◆ **Document text**
Miracles

Miracles

Sunday, April 22, 2012

The First 24 Hours

I am no stranger to death beds. I was at my dad’s bedside, holding his hand, when he passed away eight years ago...on my birthday. Exactly one year later, I cradled my mom in my arms when she died...two days before my birthday...in the very same downstairs bedroom (in my home) that Anthony was in when he passed. So, holding Anthony in my arms, as he struggled through his final breaths, felt eerily familiar. Yet, in truth, nothing could have prepared me for the experience of my husband dying in my arms. Nothing.

After Anthony died, I saw his body lying there in front of me, but I felt...I knew...he was gone. Yet, I kept watching him, almost like I was waiting to see if he was (miraculously) going to take another breath. A couple of times, I actually thought I saw his chest move. Strange how our minds play tricks on us...especially when we’re at our lowest and most broken...or when life delivers a blow that knocks the wind out of us and brings us to our knees in shock and disbelief. Like when someone you love dies. Death is a painful reality to accept and maybe our minds just want to kick the very thought of it out...and as far away as possible.

(Saved entries)
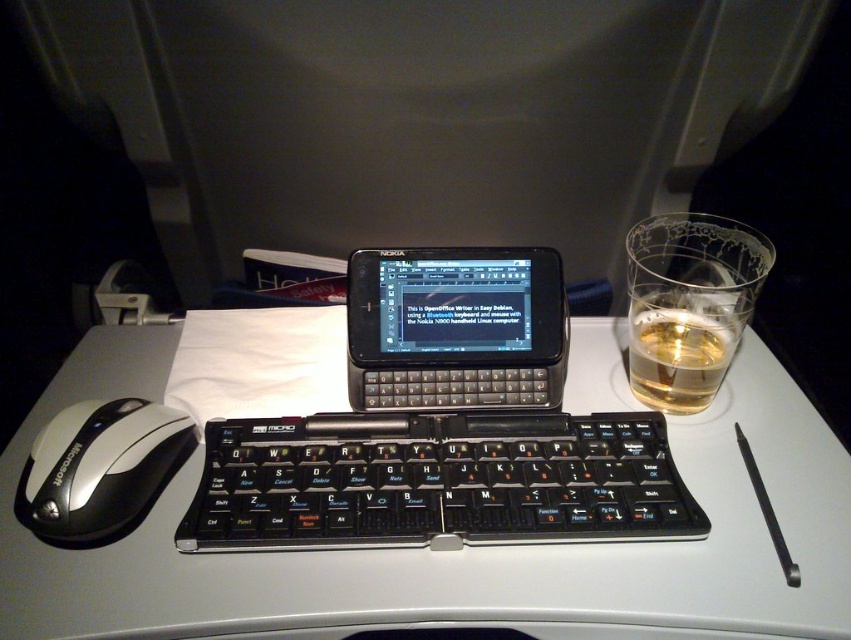
You are a passenger on an airplane and want to place your phone on the table. Based on the scene, can you tell if the black plastic nokia phone at center will fit on the white plastic table at center?

The white plastic table at center is below the black plastic nokia phone at center, so the phone is already placed on the table and fits.

You are trying to place a small sticker on the tray table between the black plastic nokia phone at center and the translucent glass at right. Which object should you place the sticker closer to if you want it to be closer to the taller object?

The translucent glass at right is taller than the black plastic nokia phone at center, so you should place the sticker closer to the translucent glass at right.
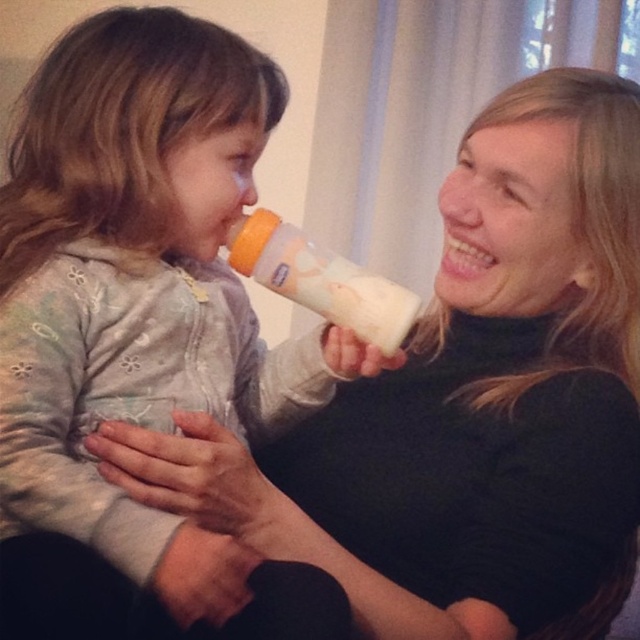
You are a parent holding a white soft baby bottle at center. You want to hand it to your child who is sitting on a highchair 60 centimeters away. Can you reach the child without moving closer?

The white soft baby bottle at center is 51.33 centimeters away from viewer, so yes, you can reach the child who is 60 centimeters away because the distance is within your arm length.

You are a parent trying to choose between two baby bottles for your child. You notice in the image that there are a white soft baby bottle at center and a white matte bottle at center. Based on their positions in the scene, which one is closer to the child?

The white soft baby bottle at center is closer to the child because it is in front of the white matte bottle at center.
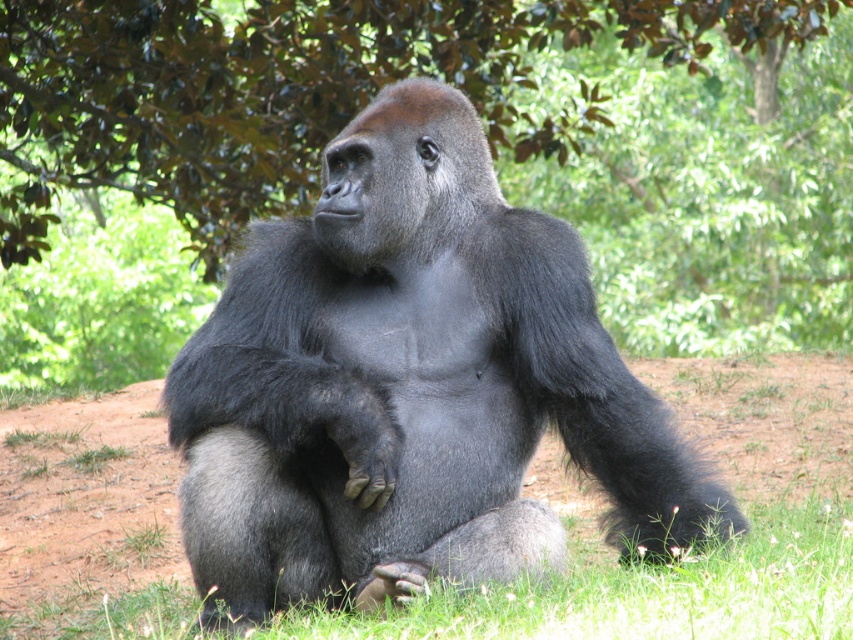
Question: Is green leafy tree at upper center smaller than dark gray fur gorilla at center?

Choices:
 (A) yes
 (B) no

Answer: (A)

Question: Which object is closer to the camera taking this photo?

Choices:
 (A) green leafy tree at upper center
 (B) brown soil at center

Answer: (B)

Question: Observing the image, what is the correct spatial positioning of green leafy tree at upper center in reference to brown soil at center?

Choices:
 (A) above
 (B) below

Answer: (A)

Question: Which of these objects is positioned closest to the green leafy tree at upper center?

Choices:
 (A) dark gray fur gorilla at center
 (B) brown soil at center

Answer: (B)

Question: Does dark gray fur gorilla at center have a smaller size compared to brown soil at center?

Choices:
 (A) no
 (B) yes

Answer: (A)

Question: Considering the real-world distances, which object is closest to the green leafy tree at upper center?

Choices:
 (A) dark gray fur gorilla at center
 (B) brown soil at center

Answer: (B)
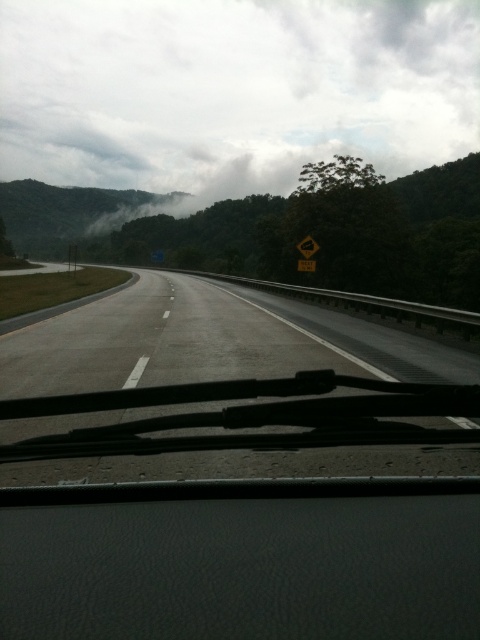
Who is higher up, white fluffy cloud at upper center or yellow reflective road sign at center?

white fluffy cloud at upper center is higher up.

Is white fluffy cloud at upper center smaller than yellow reflective road sign at center?

Actually, white fluffy cloud at upper center might be larger than yellow reflective road sign at center.

At what (x,y) coordinates should I click in order to perform the action: click on white fluffy cloud at upper center. Please return your answer as a coordinate pair (x, y). Image resolution: width=480 pixels, height=640 pixels. Looking at the image, I should click on (232, 90).

Which of these two, gray asphalt highway at center or yellow reflective road sign at center, stands taller?

gray asphalt highway at center is taller.

Between gray asphalt highway at center and yellow reflective road sign at center, which one has less height?

Standing shorter between the two is yellow reflective road sign at center.

Which is in front, point (181, 364) or point (311, 236)?

Point (181, 364)

You are a GUI agent. You are given a task and a screenshot of the screen. Output one action in this format:
    pyautogui.click(x=<x>, y=<y>)
    Task: Click on the gray asphalt highway at center
    This screenshot has width=480, height=640.
    Given the screenshot: What is the action you would take?
    pyautogui.click(x=197, y=342)

Identify the location of white fluffy cloud at upper center. This screenshot has height=640, width=480. (232, 90).

Is white fluffy cloud at upper center above gray asphalt highway at center?

Correct, white fluffy cloud at upper center is located above gray asphalt highway at center.

Which is behind, point (41, 77) or point (215, 314)?

Positioned behind is point (41, 77).

The image size is (480, 640). I want to click on white fluffy cloud at upper center, so click(x=232, y=90).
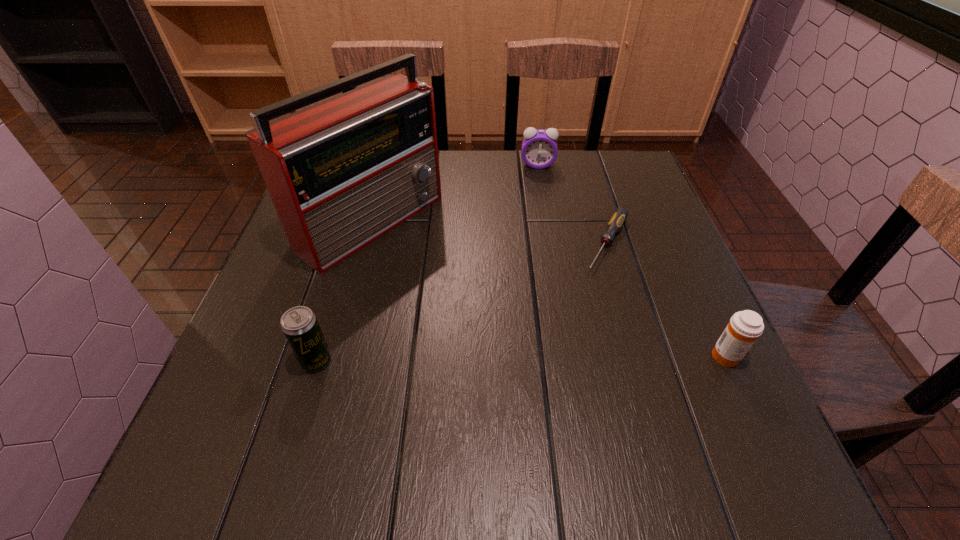
Where is `vacant space positioned 0.150m insert the screwdriver into a screw head`? vacant space positioned 0.150m insert the screwdriver into a screw head is located at coordinates (576, 316).

Where is `vacant space located 0.100m insert the screwdriver into a screw head`? This screenshot has height=540, width=960. vacant space located 0.100m insert the screwdriver into a screw head is located at coordinates tap(586, 300).

I want to click on free spot located 0.310m on the face of the alarm clock, so click(x=540, y=244).

This screenshot has width=960, height=540. Find the location of `vacant space situated 0.390m on the face of the alarm clock`. vacant space situated 0.390m on the face of the alarm clock is located at coordinates (540, 268).

At what (x,y) coordinates should I click in order to perform the action: click on free space located 0.330m on the face of the alarm clock. Please return your answer as a coordinate pair (x, y). Looking at the image, I should click on (540, 249).

Find the location of `vacant space located on the front-facing side of the radio receiver`. vacant space located on the front-facing side of the radio receiver is located at coordinates (443, 272).

Find the location of `free space located 0.140m on the front-facing side of the radio receiver`. free space located 0.140m on the front-facing side of the radio receiver is located at coordinates (463, 285).

What are the coordinates of `vacant space located 0.180m on the front-facing side of the radio receiver` in the screenshot? It's located at (477, 294).

The height and width of the screenshot is (540, 960). I want to click on alarm clock that is at the far edge, so click(x=539, y=147).

Identify the location of radio receiver present at the far edge. This screenshot has width=960, height=540. (341, 173).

◆ **Requirement A**
How would you restate the paragraph beginning "I am no stranger to death beds" in the blog post as a short list that keeps its main facts?
◆ **Requirement B**
Could you update the blog post from "The First 24" up to and including "my arms. Nothing.", giving that part again with "downstairs bedroom" replaced by "guest room"?

◆ **Exercise output A**
- The writer held their father's hand as he died eight years ago, on the writer's birthday.
- Exactly one year later, the writer cradled their mother as she died, two days before the writer's birthday, in the same downstairs bedroom at home where Anthony later died.
- Holding Anthony through his final breaths therefore felt eerily familiar.
- Even so, nothing could have prepared the writer for their husband dying in their arms.

◆ **Exercise output B**
The First 24 Hours

I am no stranger to death beds. I was at my dad’s bedside, holding his hand, when he passed away eight years ago...on my birthday. Exactly one year later, I cradled my mom in my arms when she died...two days before my birthday...in the very same guest room (in my home) that Anthony was in when he passed. So, holding Anthony in my arms, as he struggled through his final breaths, felt eerily familiar. Yet, in truth, nothing could have prepared me for the experience of my husband dying in my arms. Nothing.